March 31, Chavez's birthday, is a state holiday in California and seven other states, and there have been efforts to make it a national holiday. In 1994, Bill Clinton awarded Chavez posthumously with the Presidential Medal of Freedom.
Before Chavez became a leader of the farm labor movement, he was a farm laborer himself. He was born in Yuma, Arizona, in 1927. His family turned to migrant farm work in California during the Great Depression, after losing their farm in 1937. He attended dozens of schools and received only an eighth-grade education before dropping out to work full-time in the fields, where he experienced firsthand the injustices he would later devote his life to fighting.

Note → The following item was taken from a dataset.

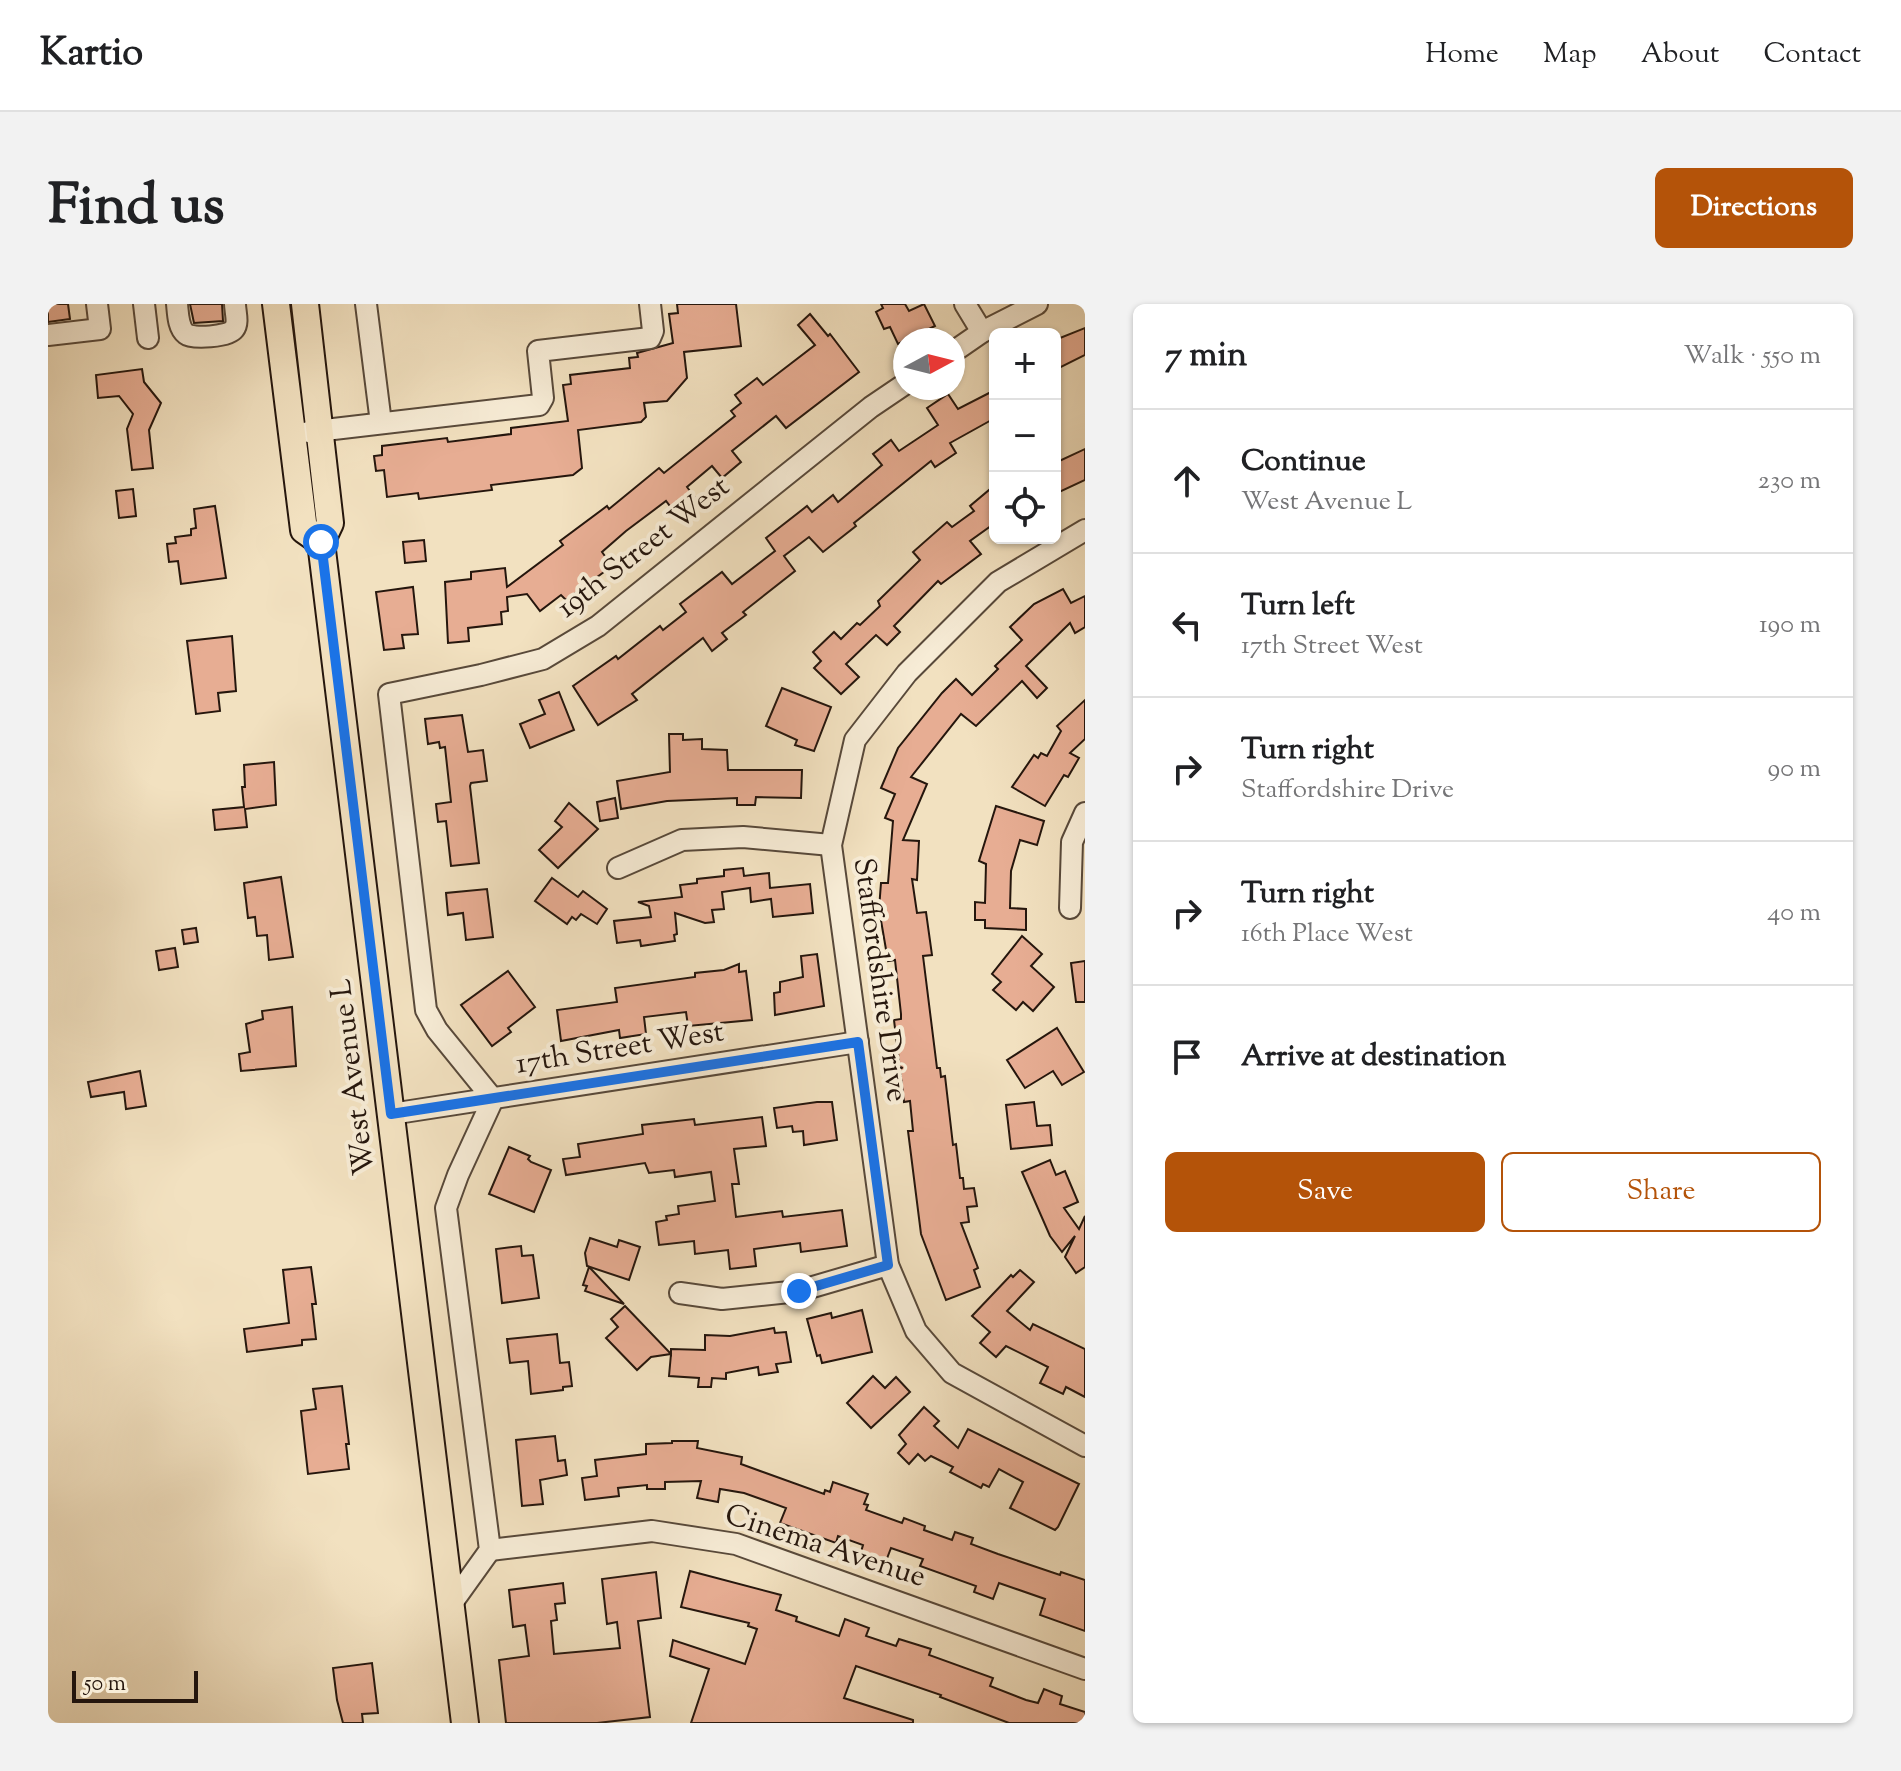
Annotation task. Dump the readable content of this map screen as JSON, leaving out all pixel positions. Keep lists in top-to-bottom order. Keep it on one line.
{"streets":{"main road":["West Avenue L"],"street":["19th Street West","Staffordshire Drive","17th Street West","Cinema Avenue"]},"crossings":[["19th Street West","17th Street West"],["Staffordshire Drive","17th Street West"],["17th Street West","West Avenue L"]],"scale_bar":"50 m","north":"right","page":{"header":"Kartio","nav":["Home","Map","About","Contact"],"title":"Find us","buttons":["Directions",["Save","Share"]],"heading":["7 min","Walk · 550 m"],"map_buttons":["+","−"],"list":[["Continue","West Avenue L","230 m"],["Turn left","17th Street West","190 m"],["Turn right","Staffordshire Drive","90 m"],["Turn right","16th Place West","40 m"],"Arrive at destination"],"scale":"50 m"}}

Following service in the U.S. Navy after World War II, Chavez worked with the Community Service Organization, a Latino civil rights group that focused mostly on urban issues. After ten years with the CSO, by which time he had become its national director, Chavez left to found his own group to help farm laborers. Based in Delano, California, and originally called the National Farm Workers Organization, it merged with a Filipino-American farm workers' group in 1966 to form the UFW. This was around the time of the organization's first major victory: the signing of the first genuine contract negotiated between growers and a farm workers' union. This followed a strike, a four-month grape boycott and a pilgrimage to the state capitol in Sacramento. Although the National Labor Relations Act had gone into effect in 1936, giving most workers the right to join a union and bargain collectively with employers, farm workers were excluded.
Throughout his career, Chavez modeled his tactics on the nonviolent resistance of Mahatma Gandhi and Martin Luther King, Jr., including fasts, marches, strikes and boycotts. He and others fighting for what they came to call La Causa (the cause) reached out to church groups and student activists, many of whom had also been involved in the civil rights struggle. They also focused their energy on educating American consumers about the conditions of farm workers. In additional boycotts in the late 1960s and 1970s, they convinced tens of millions of Americans to stop buying table grapes, helping to pressure growers to renegotiate a contract with the UFW. They were also influential in the passage of the California Agricultural Relations Act of 1975, which finally guaranteed farm workers in that state the right to organize and negotiate their own contracts.
A later boycott in the 1980s and '90s, in protest against the exposure of farm workers to pesticides, didn't catch on as successfully, in part because it dragged on for more than a decade, until after Chavez died in 1993. According to the Cesar E. Chavez Foundation, started in the year of his death, Chavez never earned more than $6,000 a year, and died without any savings to leave his family. But, although farm laborers still have, for the most part, a hard lot, Chavez's legacy of accomplishments on their behalf—including fairer wages, benefits, safer conditions and the right to organize—had a significant impact on countless lives.